Stored items
= Beginning of Section =

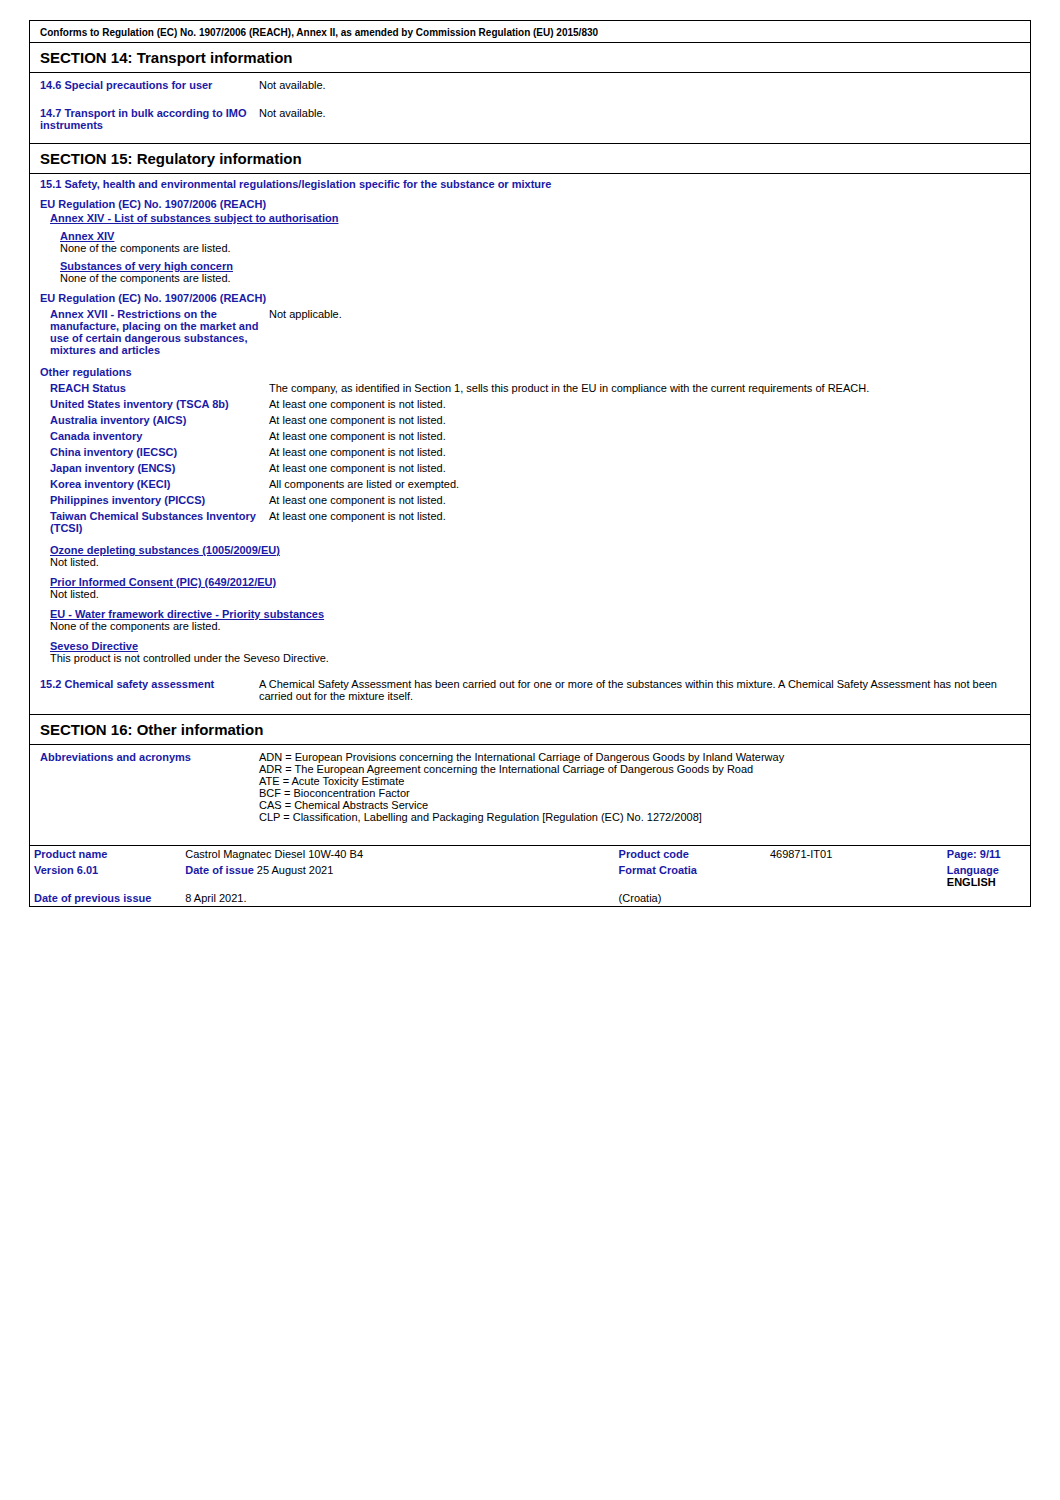Conforms to Regulation (EC) No. 1907/2006 (REACH), Annex II, as amended by Commission Regulation (EU) 2015/830
SECTION 14: Transport information
| 14.6 Special precautions for user | Not available. |
| 14.7 Transport in bulk according to IMO instruments | Not available. |
SECTION 15: Regulatory information
15.1 Safety, health and environmental regulations/legislation specific for the substance or mixture
EU Regulation (EC) No. 1907/2006 (REACH)
Annex XIV - List of substances subject to authorisation
Annex XIV
None of the components are listed.
Substances of very high concern
None of the components are listed.
EU Regulation (EC) No. 1907/2006 (REACH)
| Annex XVII - Restrictions on the manufacture, placing on the market and use of certain dangerous substances, mixtures and articles | Not applicable. |
Other regulations
| REACH Status | The company, as identified in Section 1, sells this product in the EU in compliance with the current requirements of REACH. |
| United States inventory (TSCA 8b) | At least one component is not listed. |
| Australia inventory (AICS) | At least one component is not listed. |
| Canada inventory | At least one component is not listed. |
| China inventory (IECSC) | At least one component is not listed. |
| Japan inventory (ENCS) | At least one component is not listed. |
| Korea inventory (KECI) | All components are listed or exempted. |
| Philippines inventory (PICCS) | At least one component is not listed. |
| Taiwan Chemical Substances Inventory (TCSI) | At least one component is not listed. |
Ozone depleting substances (1005/2009/EU)
Not listed.
Prior Informed Consent (PIC) (649/2012/EU)
Not listed.
EU - Water framework directive - Priority substances
None of the components are listed.
Seveso Directive
This product is not controlled under the Seveso Directive.
| 15.2 Chemical safety assessment | A Chemical Safety Assessment has been carried out for one or more of the substances within this mixture. A Chemical Safety Assessment has not been carried out for the mixture itself. |
SECTION 16: Other information
| Abbreviations and acronyms | ADN = European Provisions concerning the International Carriage of Dangerous Goods by Inland Waterway ADR = The European Agreement concerning the International Carriage of Dangerous Goods by Road ATE = Acute Toxicity Estimate BCF = Bioconcentration Factor CAS = Chemical Abstracts Service CLP = Classification, Labelling and Packaging Regulation [Regulation (EC) No. 1272/2008] |
| Product name | Castrol Magnatec Diesel 10W-40 B4 | Product code | 469871-IT01 | Page: 9/11 |
| Version 6.01 | Date of issue 25 August 2021 | Format Croatia | | Language ENGLISH |
| Date of previous issue | 8 April 2021. | (Croatia) | | |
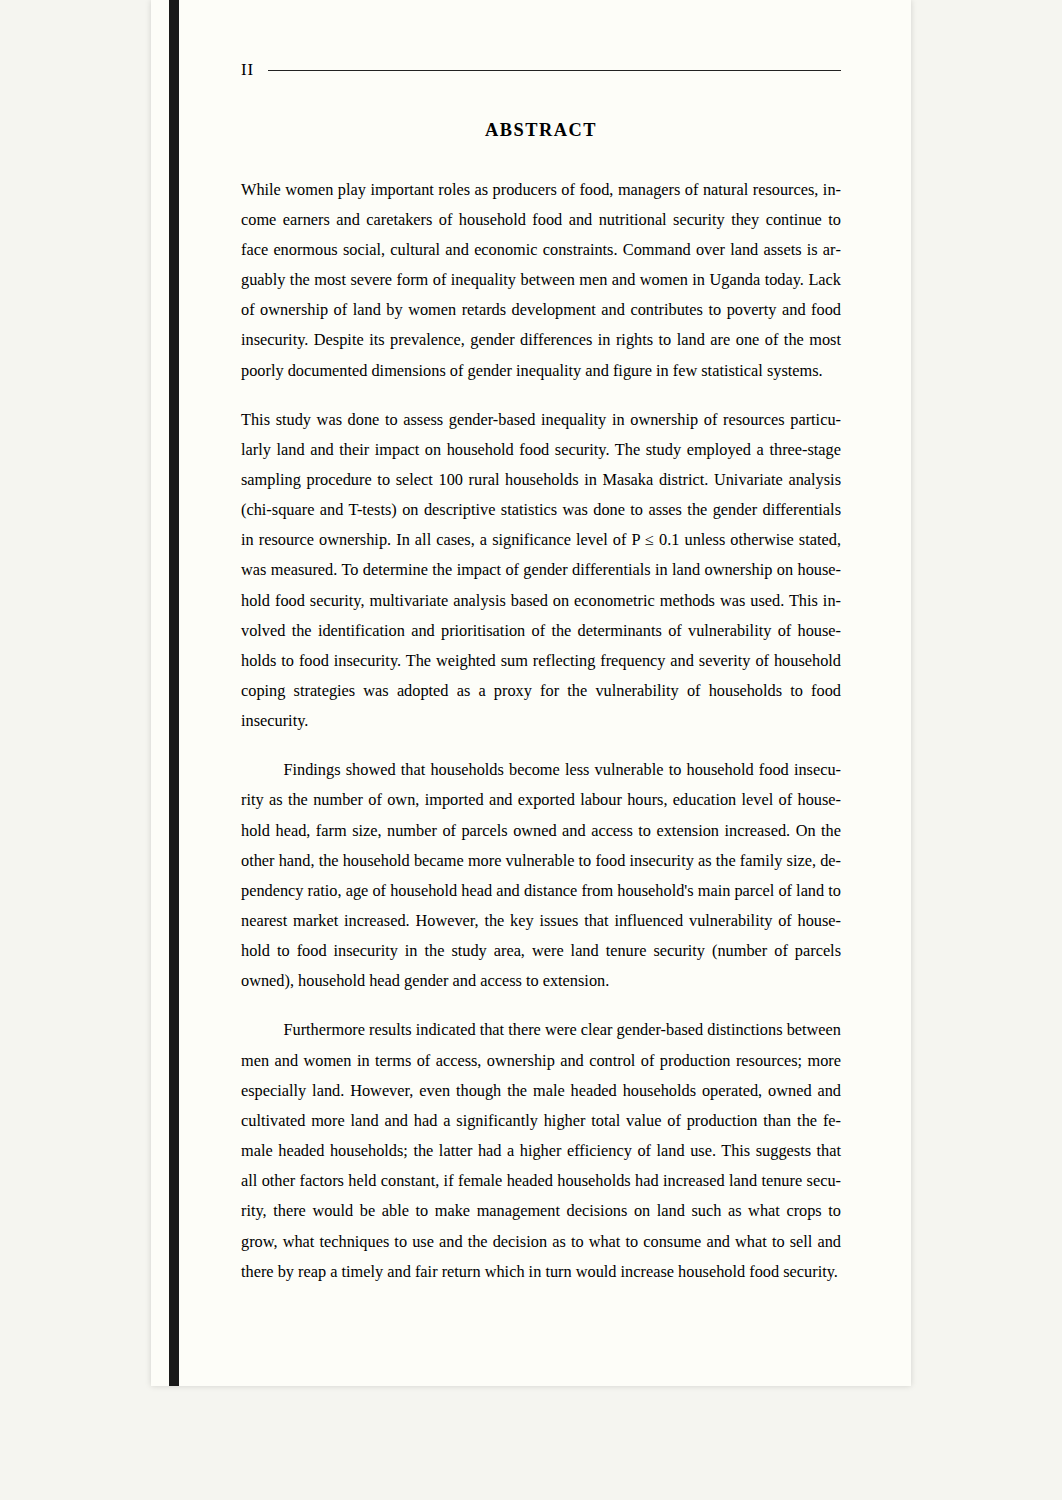II
ABSTRACT
While women play important roles as producers of food, managers of natural resources, income earners and caretakers of household food and nutritional security they continue to face enormous social, cultural and economic constraints. Command over land assets is arguably the most severe form of inequality between men and women in Uganda today. Lack of ownership of land by women retards development and contributes to poverty and food insecurity. Despite its prevalence, gender differences in rights to land are one of the most poorly documented dimensions of gender inequality and figure in few statistical systems.
This study was done to assess gender-based inequality in ownership of resources particularly land and their impact on household food security. The study employed a three-stage sampling procedure to select 100 rural households in Masaka district. Univariate analysis (chi-square and T-tests) on descriptive statistics was done to asses the gender differentials in resource ownership. In all cases, a significance level of P ≤ 0.1 unless otherwise stated, was measured. To determine the impact of gender differentials in land ownership on household food security, multivariate analysis based on econometric methods was used. This involved the identification and prioritisation of the determinants of vulnerability of households to food insecurity. The weighted sum reflecting frequency and severity of household coping strategies was adopted as a proxy for the vulnerability of households to food insecurity.
Findings showed that households become less vulnerable to household food insecurity as the number of own, imported and exported labour hours, education level of household head, farm size, number of parcels owned and access to extension increased. On the other hand, the household became more vulnerable to food insecurity as the family size, dependency ratio, age of household head and distance from household's main parcel of land to nearest market increased. However, the key issues that influenced vulnerability of household to food insecurity in the study area, were land tenure security (number of parcels owned), household head gender and access to extension.
Furthermore results indicated that there were clear gender-based distinctions between men and women in terms of access, ownership and control of production resources; more especially land. However, even though the male headed households operated, owned and cultivated more land and had a significantly higher total value of production than the female headed households; the latter had a higher efficiency of land use. This suggests that all other factors held constant, if female headed households had increased land tenure security, there would be able to make management decisions on land such as what crops to grow, what techniques to use and the decision as to what to consume and what to sell and there by reap a timely and fair return which in turn would increase household food security.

= End of Section =

• **Exercise aim**
Here the output must be the lines above from the line with "Annex XIV - List" to the line with "China inventory (IECSC)", both included, duplicated word for word and nothing else.

• **Result for this task**
Annex XIV - List of substances subject to authorisation
Annex XIV
None of the components are listed.
Substances of very high concern
None of the components are listed.
EU Regulation (EC) No. 1907/2006 (REACH)
| Annex XVII - Restrictions on the manufacture, placing on the market and use of certain dangerous substances, mixtures and articles | Not applicable. |
Other regulations
| REACH Status | The company, as identified in Section 1, sells this product in the EU in compliance with the current requirements of REACH. |
| United States inventory (TSCA 8b) | At least one component is not listed. |
| Australia inventory (AICS) | At least one component is not listed. |
| Canada inventory | At least one component is not listed. |
| China inventory (IECSC) | At least one component is not listed. |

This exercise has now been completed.